Prevost cited a number of challenges for his business, including lower oil prices, slowing demand in Asia and South America and less favourable foreign currency exchange rates.
“These are difficult decisions because we recognise they will impact our valued employees, their families and the communities where we operate,” he added.
The company expects the restructuring plan, which is subject to local consultation requirements and processes in certain locations, to result in a pre-tax charge to earnings of approximately $35 million, mainly comprised of severance and employee benefits.
Prevost expects the restructuring to contribute to Cabot’s stated target of delivering an improvement of $0.75 of adjusted earnings per share in fiscal 2016 as compared to fiscal 2015.
Speaking to ERJ’s sister publication Rubber & Plastics News earlier in April, Cabot financial officer Eddie Cordeiro did point out certain challenges facing the business in 2015.
“As we look ahead we expect a modest level of growth in 2015,” said Cordeiro.
With declining oil prices in the first fiscal quarter, he said, we anticipate that many of our customers will be managing their inventories down leading into the calendar year-end.
“In addition to muted volume growth we’re also seeing headwinds in 2015 related to lower raw material purchasing savings and weakening of various foreign currencies against the US dollar.

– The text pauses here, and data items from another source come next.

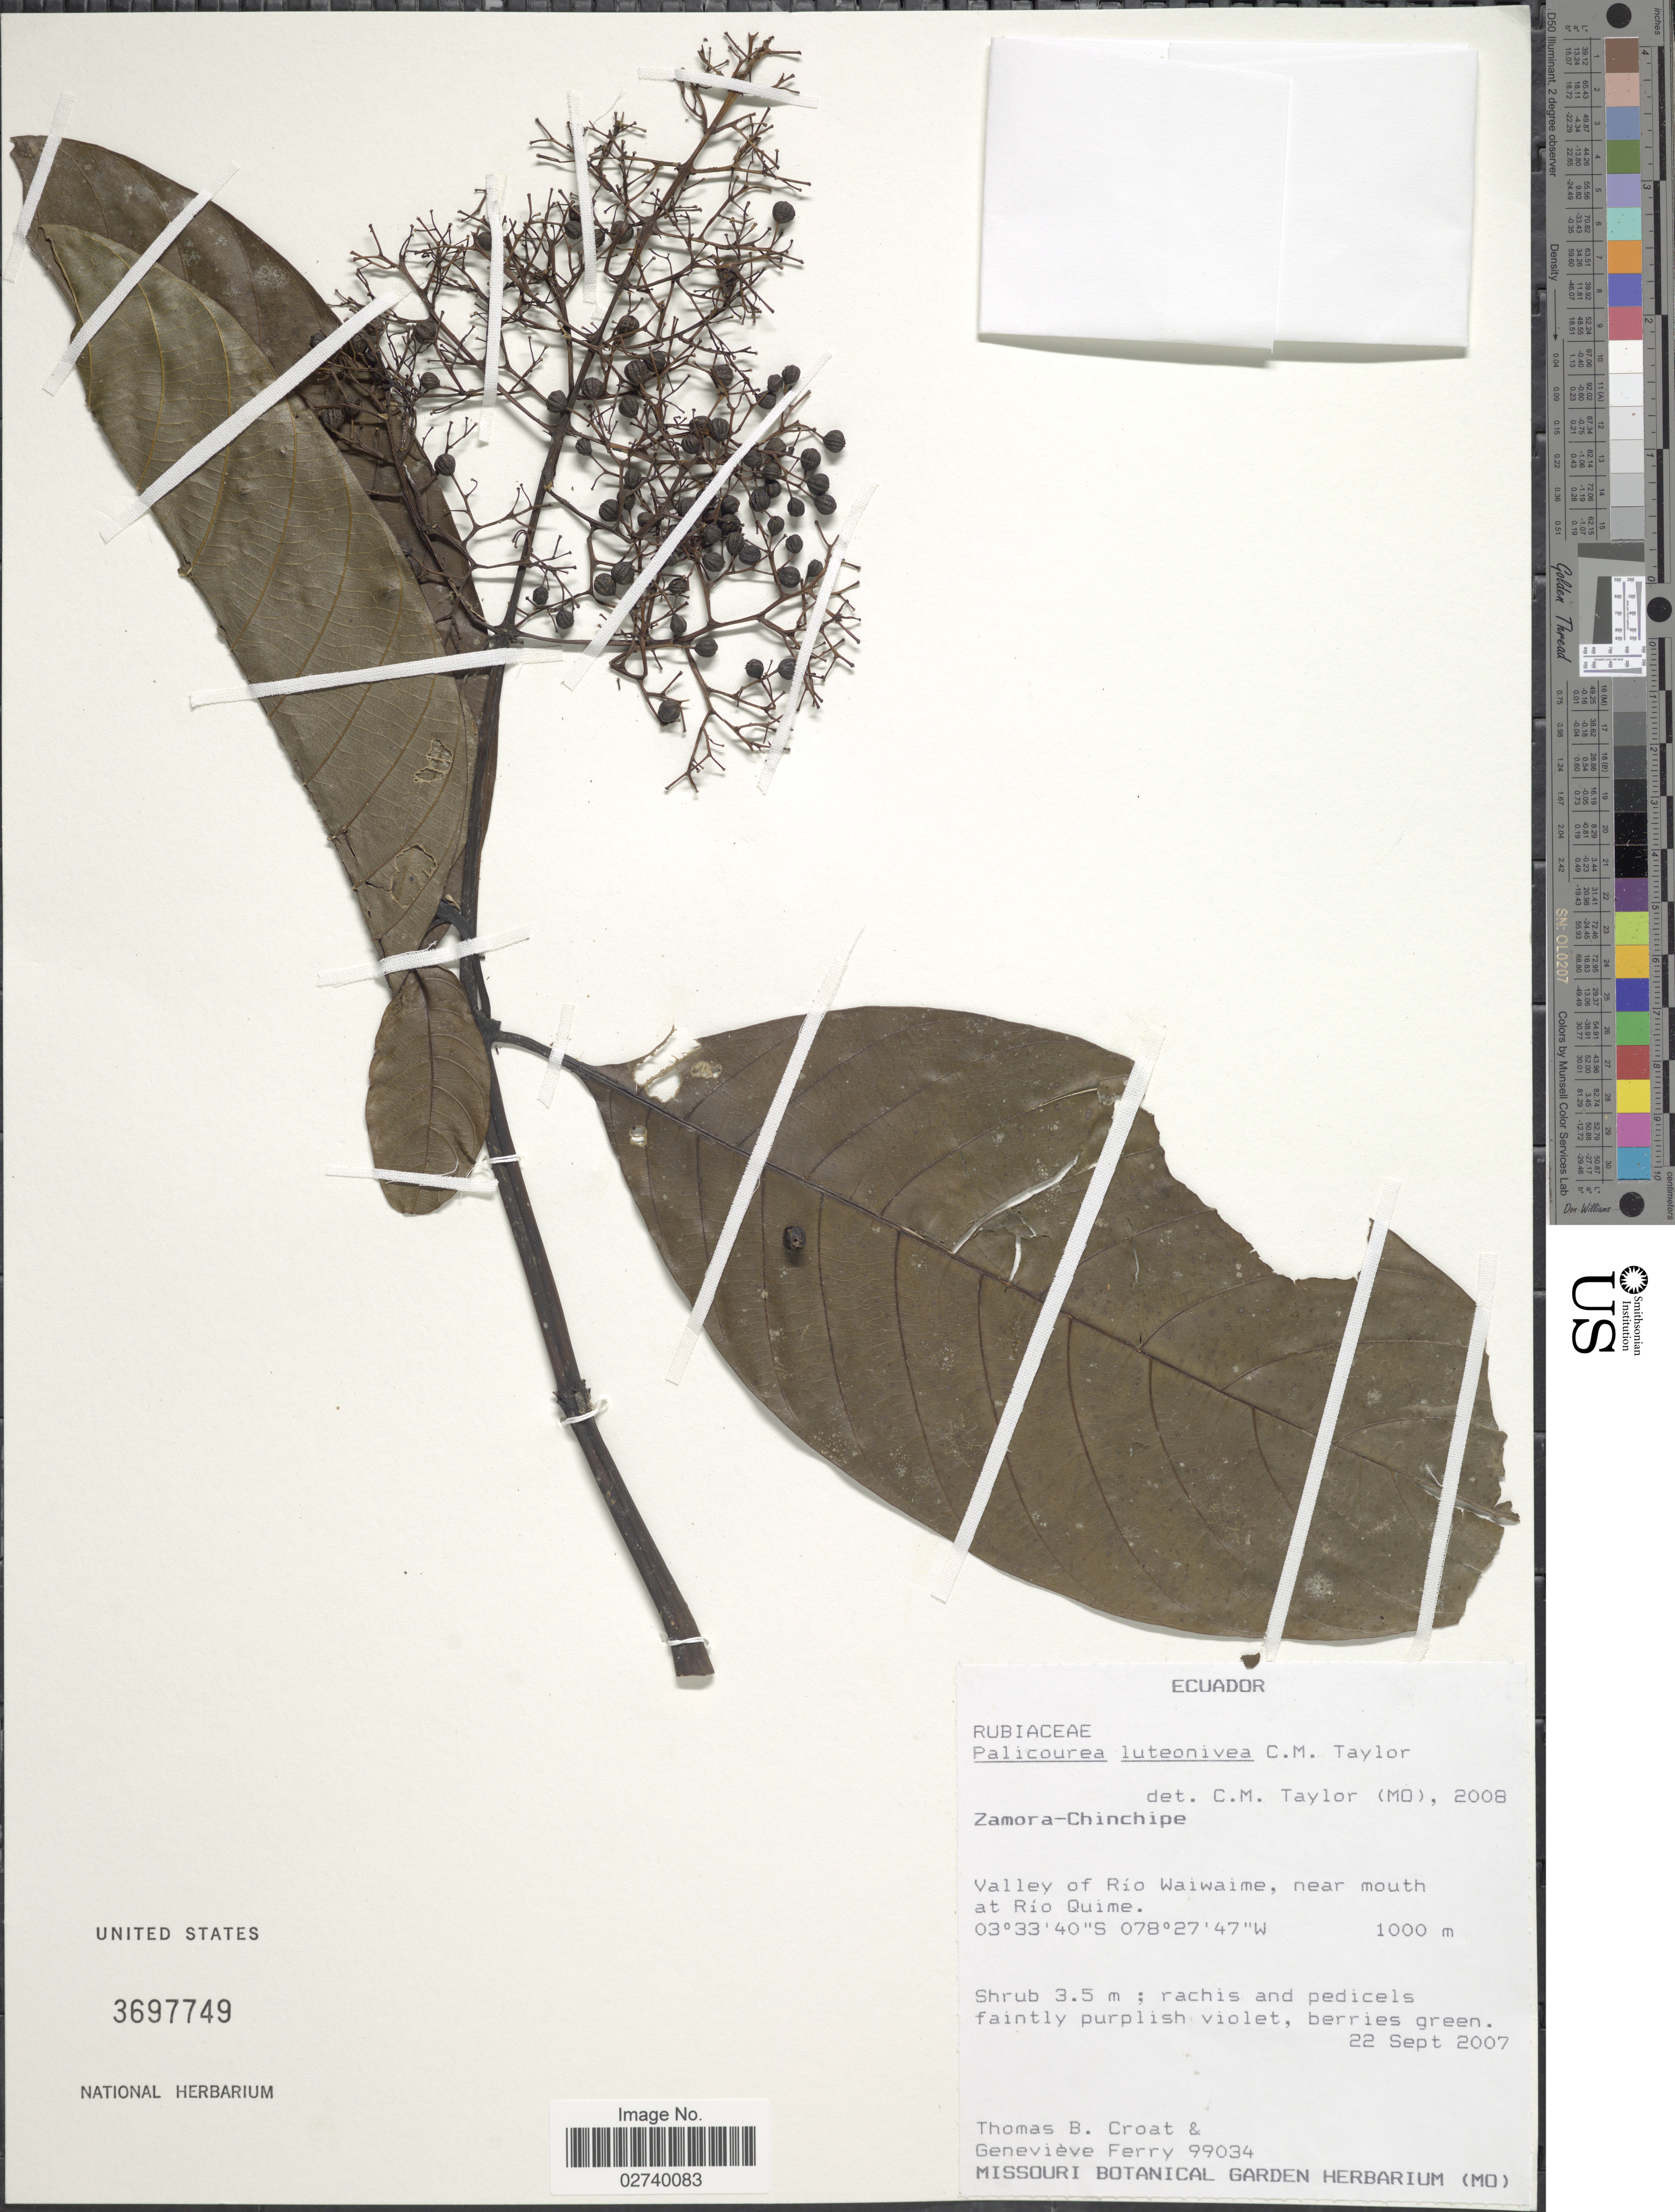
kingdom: Plantae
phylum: Tracheophyta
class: Magnoliopsida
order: Gentianales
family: Rubiaceae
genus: Palicourea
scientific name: Palicourea luteonivea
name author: C.M. Taylor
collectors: T. B. Croat & G. Ferry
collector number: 99034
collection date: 2007-09-22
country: Ecuador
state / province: Zamora-Chinchipe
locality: Valley of Rio Waiwaime, near mouth at Rio Quime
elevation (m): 1000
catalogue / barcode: US 3697749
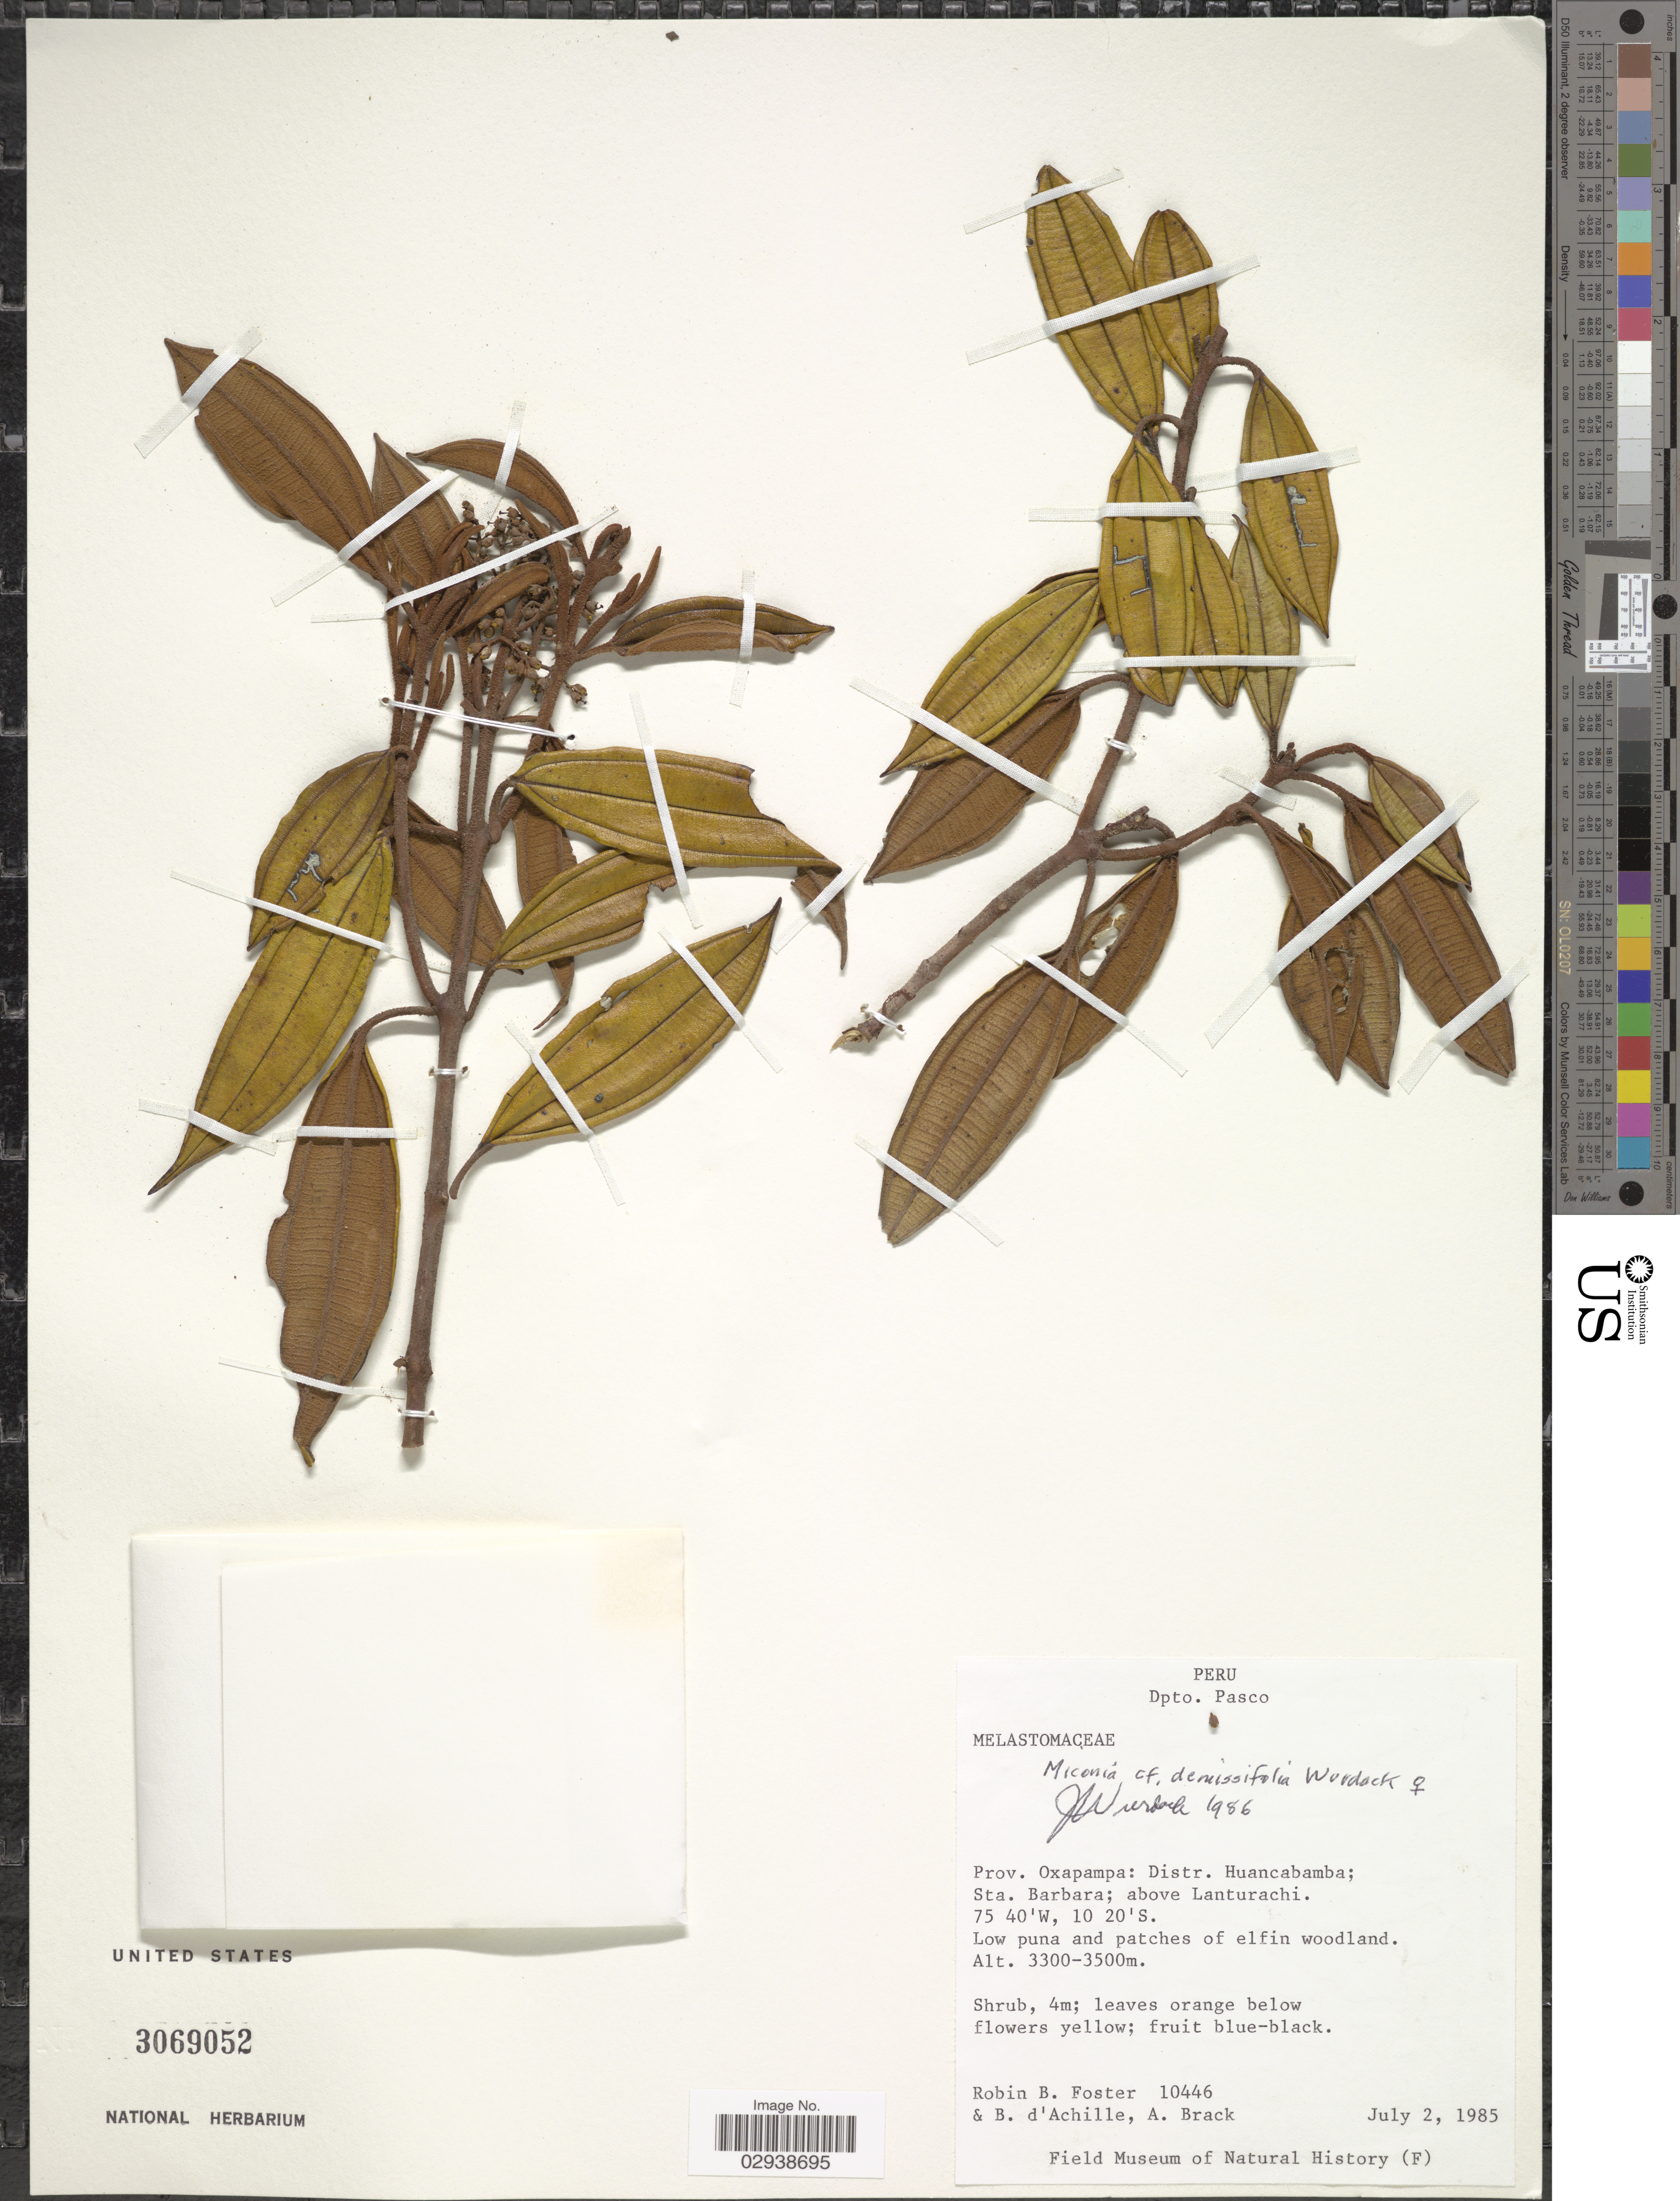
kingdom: Plantae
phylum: Tracheophyta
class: Magnoliopsida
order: Myrtales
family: Melastomataceae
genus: Miconia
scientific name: Miconia demissifolia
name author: Wurdack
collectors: R. B. Foster, B. d'Achille & A. Brack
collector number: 10446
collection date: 1985-07-02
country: Peru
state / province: Pasco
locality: Dpto. Pasco, Prov. Oxapampa: Distr. Huancabamba; Sta. Barbara; above Lanturachi.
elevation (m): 3300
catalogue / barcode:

In addition, we are currently seeing an increasingly competitive environment as we negotiate contracts for 2015,” he noted.
“All-in-all, if we do not see an economic recovery early in calendar 2015, we expect the year to be somewhat more challenging than 2014 for the reinforcement materials segment.”
In 2014, Cabot opened a new zinc production facility using technology in Xingtai, China, through a joint venture with the Risun Group. Also, in 2013 the firm purchased the remaining 60 percent interest in Mexican joint venture Nhumo SA de CV to strengthen its presence in North America.
Cabot expects the facilities will help its rubber carbon black growth plan in North America and Asia.